Saved data entries
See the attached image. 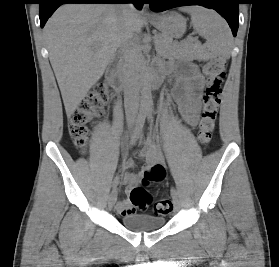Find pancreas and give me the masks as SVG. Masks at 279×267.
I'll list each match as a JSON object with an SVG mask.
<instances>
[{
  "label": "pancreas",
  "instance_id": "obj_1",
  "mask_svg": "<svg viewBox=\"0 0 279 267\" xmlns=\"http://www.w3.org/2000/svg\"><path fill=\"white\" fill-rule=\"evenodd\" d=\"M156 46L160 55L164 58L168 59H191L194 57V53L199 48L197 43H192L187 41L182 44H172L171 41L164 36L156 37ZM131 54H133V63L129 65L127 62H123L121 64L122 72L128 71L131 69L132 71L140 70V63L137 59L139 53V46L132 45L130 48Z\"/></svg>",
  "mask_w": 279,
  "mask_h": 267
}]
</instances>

==

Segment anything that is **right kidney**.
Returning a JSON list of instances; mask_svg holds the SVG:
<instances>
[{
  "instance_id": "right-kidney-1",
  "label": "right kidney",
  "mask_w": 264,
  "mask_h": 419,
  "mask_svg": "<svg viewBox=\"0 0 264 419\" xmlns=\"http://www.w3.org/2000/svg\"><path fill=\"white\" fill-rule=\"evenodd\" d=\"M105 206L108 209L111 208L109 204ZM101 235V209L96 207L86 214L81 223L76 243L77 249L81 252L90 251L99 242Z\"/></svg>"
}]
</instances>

• Problem details:
Identify each line above that contains the string "list", and copy every one of those lines.

• Full output:
I'll list each match as a JSON object with an SVG mask.
Returning a JSON list of instances; mask_svg holds the SVG:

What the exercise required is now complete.